Render every line of text in the records below as a JSON list of strings, one string per line, with blank lines omitted. Leave the pictures out of the answer.

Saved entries
........

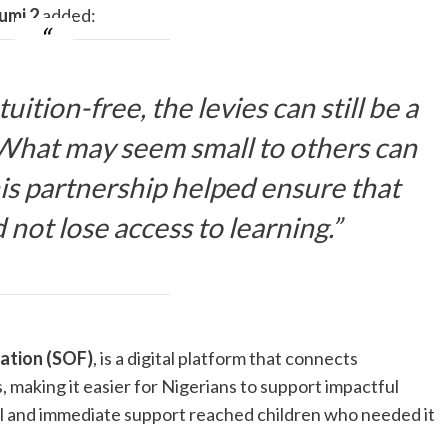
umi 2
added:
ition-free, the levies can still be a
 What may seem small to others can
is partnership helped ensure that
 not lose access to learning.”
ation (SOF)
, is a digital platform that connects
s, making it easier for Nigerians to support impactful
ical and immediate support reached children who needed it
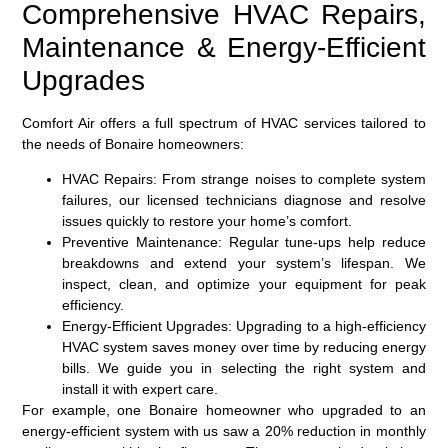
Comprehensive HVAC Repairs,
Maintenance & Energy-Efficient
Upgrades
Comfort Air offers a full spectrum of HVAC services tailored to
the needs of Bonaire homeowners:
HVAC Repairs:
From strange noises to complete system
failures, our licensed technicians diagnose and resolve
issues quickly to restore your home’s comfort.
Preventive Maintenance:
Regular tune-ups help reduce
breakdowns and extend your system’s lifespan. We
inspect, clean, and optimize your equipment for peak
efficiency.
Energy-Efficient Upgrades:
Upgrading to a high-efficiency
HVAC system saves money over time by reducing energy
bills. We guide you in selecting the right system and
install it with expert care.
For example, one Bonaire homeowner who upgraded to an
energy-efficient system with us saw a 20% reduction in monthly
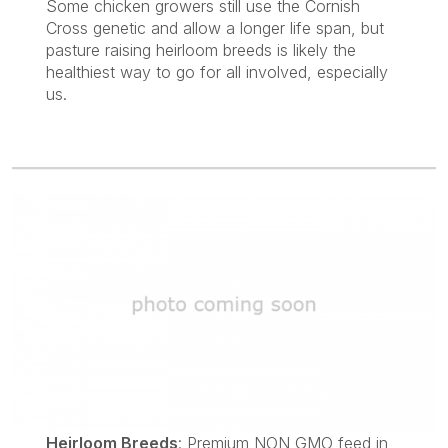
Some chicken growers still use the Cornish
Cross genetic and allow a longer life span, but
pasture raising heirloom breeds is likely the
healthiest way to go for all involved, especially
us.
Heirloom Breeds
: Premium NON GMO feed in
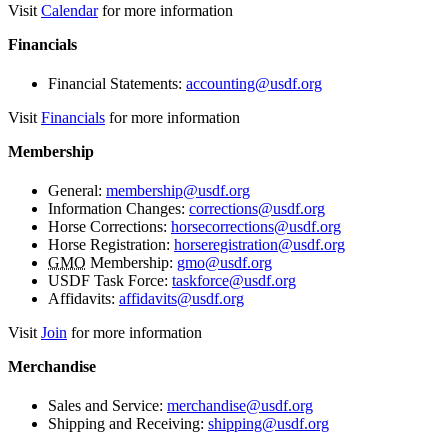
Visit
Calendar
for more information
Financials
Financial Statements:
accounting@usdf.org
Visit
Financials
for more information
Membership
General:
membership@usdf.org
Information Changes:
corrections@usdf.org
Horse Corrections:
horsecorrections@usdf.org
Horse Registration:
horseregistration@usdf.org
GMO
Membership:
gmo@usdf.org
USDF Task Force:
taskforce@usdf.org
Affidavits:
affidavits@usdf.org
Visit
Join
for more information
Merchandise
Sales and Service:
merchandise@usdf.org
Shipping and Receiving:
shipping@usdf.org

........

ANSWER SPACE
[
  "umi 2",
  "added:",
  "ition-free, the levies can still be a",
  " What may seem small to others can",
  "is partnership helped ensure that",
  " not lose access to learning.”",
  "ation (SOF)",
  ", is a digital platform that connects",
  "s, making it easier for Nigerians to support impactful",
  "ical and immediate support reached children who needed it",
  "Comprehensive HVAC Repairs,",
  "Maintenance & Energy-Efficient",
  "Upgrades",
  "Comfort Air offers a full spectrum of HVAC services tailored to",
  "the needs of Bonaire homeowners:",
  "HVAC Repairs:",
  "From strange noises to complete system",
  "failures, our licensed technicians diagnose and resolve",
  "issues quickly to restore your home’s comfort.",
  "Preventive Maintenance:",
  "Regular tune-ups help reduce",
  "breakdowns and extend your system’s lifespan. We",
  "inspect, clean, and optimize your equipment for peak",
  "efficiency.",
  "Energy-Efficient Upgrades:",
  "Upgrading to a high-efficiency",
  "HVAC system saves money over time by reducing energy",
  "bills. We guide you in selecting the right system and",
  "install it with expert care.",
  "For example, one Bonaire homeowner who upgraded to an",
  "energy-efficient system with us saw a 20% reduction in monthly",
  "Some chicken growers still use the Cornish",
  "Cross genetic and allow a longer life span, but",
  "pasture raising heirloom breeds is likely the",
  "healthiest way to go for all involved, especially",
  "us.",
  "Heirloom Breeds",
  ": Premium NON GMO feed in",
  "Visit",
  "Calendar",
  "for more information",
  "Financials",
  "Financial Statements:",
  "accounting@usdf.org",
  "Visit",
  "Financials",
  "for more information",
  "Membership",
  "General:",
  "membership@usdf.org",
  "Information Changes:",
  "corrections@usdf.org",
  "Horse Corrections:",
  "horsecorrections@usdf.org",
  "Horse Registration:",
  "horseregistration@usdf.org",
  "GMO",
  "Membership:",
  "gmo@usdf.org",
  "USDF Task Force:",
  "taskforce@usdf.org",
  "Affidavits:",
  "affidavits@usdf.org",
  "Visit",
  "Join",
  "for more information",
  "Merchandise",
  "Sales and Service:",
  "merchandise@usdf.org",
  "Shipping and Receiving:",
  "shipping@usdf.org"
]